Dystonia: Abnormal muscle tone characterized by prolonged muscle contractions.
RV is 53 y/o patient with a 1.5-year history of left neck and shoulder pain which is constant in duration, 5/10 in severity, nonprogressive in nature localized exclusively on the left. Pain is throbbing in character, aggravated by extension and rotation to the right. The patient has no significant past medical or surgical history and denies any trauma. The patient had involuntary muscle contractions which pulled her head to the left making walking straight, operating a car and sleeping difficult.
Treatment to date included chiropractic care, neurologic, orthopedic, and physical medicine consultations. The orthopedic surgeon diagnosed a tear in the shoulder and recommended surgery. The neurologist injected Botox repeatedly on both sides of her neck which resulted in head and neck weakness precipitating nausea. Facet injections provided no significant relief. MRI of the brain, cervical and thoracic spine were all normal except for mild degenerative changes at C5/6.
Physical examination was significant: left rotation of the head, downward gaze, left shoulder, and neck was tender to the touch with multiple muscle nodules. Most striking was her right sternocleidomastoid muscle (SCM) which was contracted, thick, and very painful.

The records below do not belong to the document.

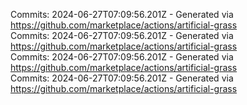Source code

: Commits: 2024-06-27T07:09:56.201Z - Generated via https://github.com/marketplace/actions/artificial-grass
<br>
Commits: 2024-06-27T07:09:56.201Z - Generated via https://github.com/marketplace/actions/artificial-grass
<br>
Commits: 2024-06-27T07:09:56.201Z - Generated via https://github.com/marketplace/actions/artificial-grass
<br>
Commits: 2024-06-27T07:09:56.201Z - Generated via https://github.com/marketplace/actions/artificial-grass
<br>
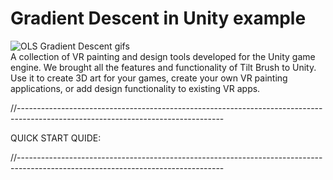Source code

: # Gradient Descent in Unity example

![OLS Gradient Descent gifs](https://raw.githubusercontent.com/InsilicoStudios/Unity-ML-gradient-descent-OLS-liniar-regression/master/OLS.gif)<br>
A collection of VR painting and design tools developed for the Unity game engine. We brought all the features and functionality of Tilt Brush to Unity. Use it to create 3D art for your games, create your own VR painting applications, or add design functionality to existing VR apps.

//---------------------------------------------------------------------------------------------------------------------------------

QUICK START QUIDE:


//---------------------------------------------------------------------------------------------------------------------------------




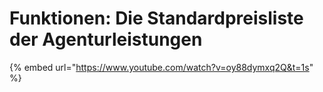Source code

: # Funktionen: Die Standardpreisliste der Agenturleistungen

{% embed url="https://www.youtube.com/watch?v=oy88dymxq2Q&t=1s" %}



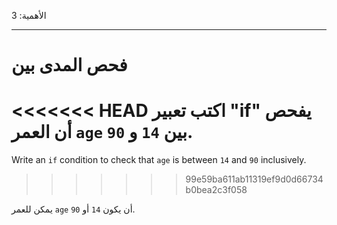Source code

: الأهمية: 3

---

# فحص المدى بين

<<<<<<< HEAD
اكتب تعبير "if" يفحص أن العمر `age` بين `14` و `90`.
=======
Write an `if` condition to check that `age` is between `14` and `90` inclusively.
>>>>>>> 99e59ba611ab11319ef9d0d66734b0bea2c3f058

يمكن للعمر `age` أن يكون `14` أو `90`.
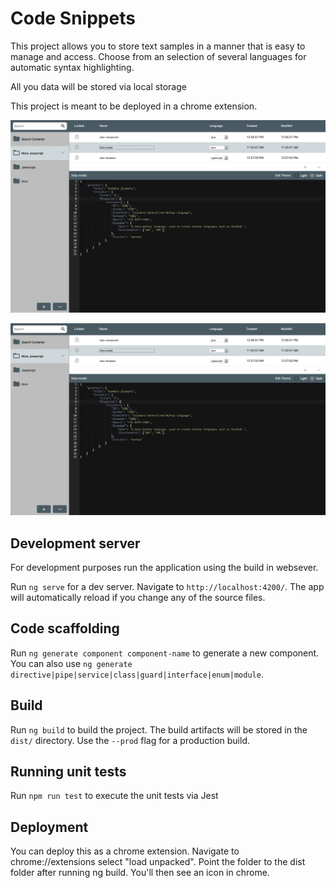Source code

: # Code Snippets


This project allows you to store text samples in a manner that is easy to manage and access. Choose from an selection of several languages for automatic syntax highlighting.

All you data will be stored via local storage

This project is meant to be deployed in a chrome extension.

![Alt text](screenshot.png?raw=true "Title")

![Alt text](screenshot.png?raw=true "Title")


## Development server

For development purposes run the application using the build in websever.

Run `ng serve` for a dev server. Navigate to `http://localhost:4200/`. The app will automatically reload if you change any of the source files.

## Code scaffolding

Run `ng generate component component-name` to generate a new component. You can also use `ng generate directive|pipe|service|class|guard|interface|enum|module`.

## Build

Run `ng build` to build the project. The build artifacts will be stored in the `dist/` directory. Use the `--prod` flag for a production build.

## Running unit tests

Run `npm run test` to execute the unit tests via Jest


## Deployment

You can deploy this as a chrome extension. Navigate to chrome://extensions  select "load unpacked". Point the folder to the dist folder after running ng build. You'll then see an icon in chrome. 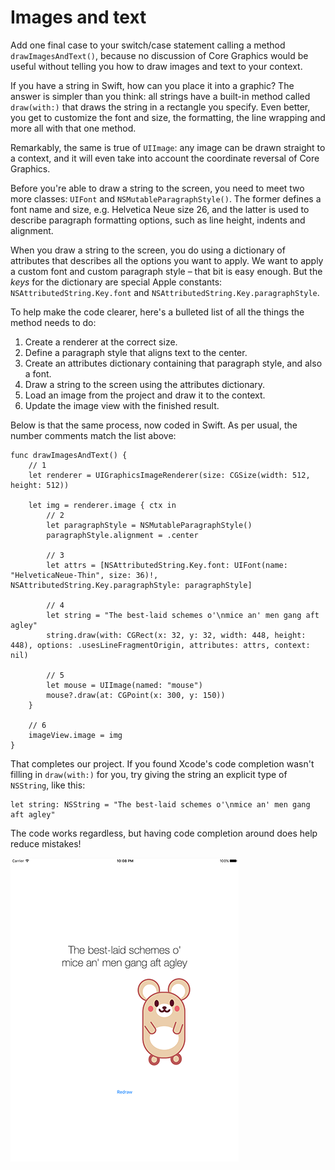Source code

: # Images and text

Add one final case to your switch/case statement calling a method `drawImagesAndText()`, because no discussion of Core Graphics would be useful without telling you how to draw images and text to your context.

If you have a string in Swift, how can you place it into a graphic? The answer is simpler than you think: all strings have a built-in method called `draw(with:)` that draws the string in a rectangle you specify. Even better, you get to customize the font and size, the formatting, the line wrapping and more all with that one method.

Remarkably, the same is true of `UIImage`: any image can be drawn straight to a context, and it will even take into account the coordinate reversal of Core Graphics.

Before you're able to draw a string to the screen, you need to meet two more classes: `UIFont` and `NSMutableParagraphStyle()`. The former defines a font name and size, e.g. Helvetica Neue size 26, and the latter is used to describe paragraph formatting options, such as line height, indents and alignment.

When you draw a string to the screen, you do using a dictionary of attributes that describes all the options you want to apply. We want to apply a custom font and custom paragraph style – that bit is easy enough. But the *keys* for the dictionary are special Apple constants: `NSAttributedString.Key.font` and `NSAttributedString.Key.paragraphStyle`.

To help make the code clearer, here's a bulleted list of all the things the method needs to do:

1. Create a renderer at the correct size.
2. Define a paragraph style that aligns text to the center.
3. Create an attributes dictionary containing that paragraph style, and also a font.
4. Draw a string to the screen using the attributes dictionary.
5. Load an image from the project and draw it to the context.
6. Update the image view with the finished result.

Below is that the same process, now coded in Swift. As per usual, the number comments match the list above:

    func drawImagesAndText() {
        // 1
        let renderer = UIGraphicsImageRenderer(size: CGSize(width: 512, height: 512))

        let img = renderer.image { ctx in
            // 2
            let paragraphStyle = NSMutableParagraphStyle()
            paragraphStyle.alignment = .center

            // 3
            let attrs = [NSAttributedString.Key.font: UIFont(name: "HelveticaNeue-Thin", size: 36)!, NSAttributedString.Key.paragraphStyle: paragraphStyle]

            // 4
            let string = "The best-laid schemes o'\nmice an' men gang aft agley"
            string.draw(with: CGRect(x: 32, y: 32, width: 448, height: 448), options: .usesLineFragmentOrigin, attributes: attrs, context: nil)

            // 5
            let mouse = UIImage(named: "mouse")
            mouse?.draw(at: CGPoint(x: 300, y: 150))
        }

        // 6
        imageView.image = img
    }

That completes our project. If you found Xcode's code completion wasn't filling in `draw(with:)` for you, try giving the string an explicit type of `NSString`, like this:

    let string: NSString = "The best-laid schemes o'\nmice an' men gang aft agley"      

The code works regardless, but having code completion around does help reduce mistakes!

![Strings and UIImages have built-in methods that let you draw them to a Core Graphics context.](27-4.png)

Cervical Dystonia is a movement disorder in which sustained muscle contractions cause abnormal postures.
Insertion of several small needles (IMS) into the right SCM provided the patient with complete resolution of her left-sided neck and shoulder pain along with a significant reduction in her involuntary head rotation.
Understanding the complexity of the musculoskeletal system is essential. It was a contraction of her RIGHT SCM which led to the left head rotation and stretch of left shoulder and neck muscles. Injection of the left side, the side where the pain was would only have increased her head rotation and pain.